The answer must consist of every line from the data that holds "code".

───── Records supplied ─────

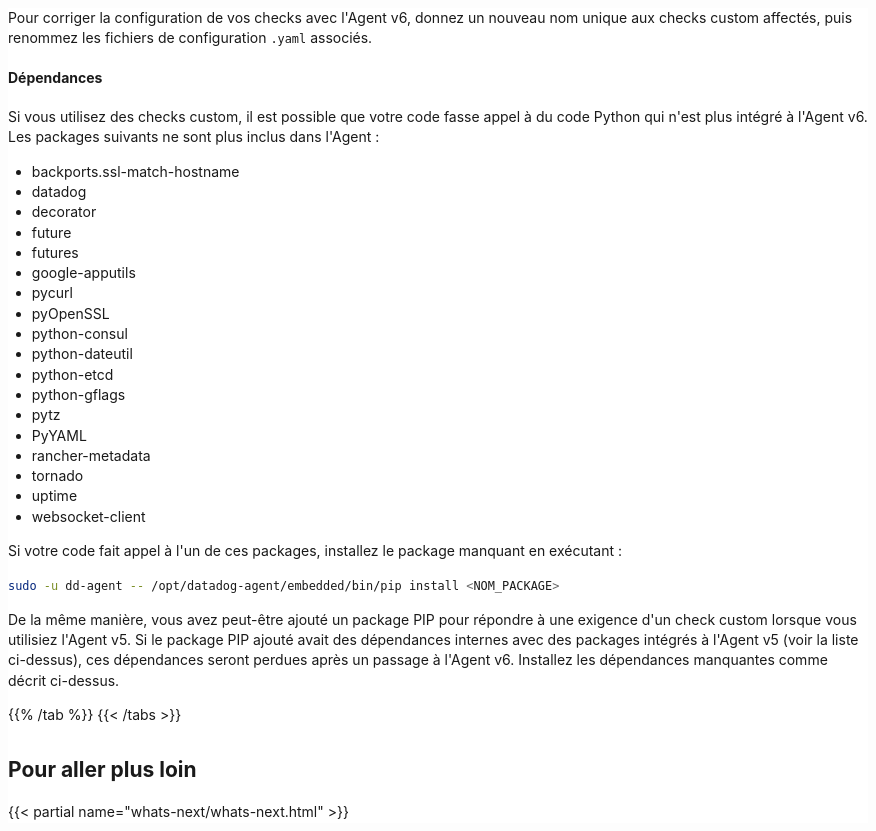 Pour corriger la configuration de vos checks avec l'Agent v6, donnez un nouveau nom unique aux checks custom affectés, puis renommez les fichiers de configuration `.yaml` associés.

#### Dépendances

Si vous utilisez des checks custom, il est possible que votre code fasse appel à du code Python qui n'est plus intégré à l'Agent v6. Les packages suivants ne sont plus inclus dans l'Agent :

- backports.ssl-match-hostname
- datadog
- decorator
- future
- futures
- google-apputils
- pycurl
- pyOpenSSL
- python-consul
- python-dateutil
- python-etcd
- python-gflags
- pytz
- PyYAML
- rancher-metadata
- tornado
- uptime
- websocket-client

Si votre code fait appel à l'un de ces packages, installez le package manquant en exécutant :

```bash
sudo -u dd-agent -- /opt/datadog-agent/embedded/bin/pip install <NOM_PACKAGE>
```

De la même manière, vous avez peut-être ajouté un package PIP pour répondre à une exigence d'un check custom lorsque vous utilisiez l'Agent v5. Si le package PIP ajouté avait des dépendances internes avec des packages intégrés à l'Agent v5 (voir la liste ci-dessus), ces dépendances seront perdues après un passage à l'Agent v6. Installez les dépendances manquantes comme décrit ci-dessus.

[1]: https://github.com/DataDog/integrations-core
{{% /tab %}}
{{< /tabs >}}

## Pour aller plus loin

{{< partial name="whats-next/whats-next.html" >}}

[1]: /agent/proxy/#using-the-agent-as-a-proxy
[2]: https://github.com/DataDog/dd-agent/wiki/Using-custom-emitters
[3]: /agent/guide/dogstream/
[4]: /integrations/go-metro/
[5]: /agent/guide/agent-log-files/
[6]: /agent/guide/agent-commands/
[7]: /getting_started/agent/autodiscovery/
[8]: https://github.com/DataDog/integrations-core/tree/master/datadog_checks_base
[9]: https://github.com/DataDog/datadog-agent/tree/main/docs/dev/checks


[1]: /agent/guide/agent-configuration-files/#agent-main-configuration-file
[2]: /agent/guide/upgrade-to-agent-v6/
[3]: /agent/proxy/
[4]: /integrations/disk/
[5]: /logs/
[6]: /integrations/amazon_web_services/
[1]: /getting_started/agent/autodiscovery/
[1]: /agent/docker/#environment-variables
[1]: /agent/faq/how-datadog-agent-determines-the-hostname/#agent-versions
[1]: /agent/guide/datadog-agent-manager-windows/
[1]: /agent/docker/apm/
[1]: https://docs.docker.com/engine/reference/commandline/cli/#environment-variables
[2]: /agent/docker/tag/
[3]: /agent/guide/autodiscovery-management/
[1]: /integrations/kubelet/
[2]: /integrations/kube_apiserver_metrics/
[3]: /help/
[4]: /agent/kubernetes/
[5]: /agent/kubernetes/tag/#extract-node-labels-as-tags
[1]: https://github.com/jiaqi/jmxterm
[2]: /integrations/faq/troubleshooting-jmx-integrations/#agent-troubleshooting
[1]: /agent/kubernetes/integrations/
[1]: /agent/docker/integrations/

─────

- Answer box -
Si vous utilisez des checks custom, il est possible que votre code fasse appel à du code Python qui n'est plus intégré à l'Agent v6. Les packages suivants ne sont plus inclus dans l'Agent :
Si votre code fait appel à l'un de ces packages, installez le package manquant en exécutant :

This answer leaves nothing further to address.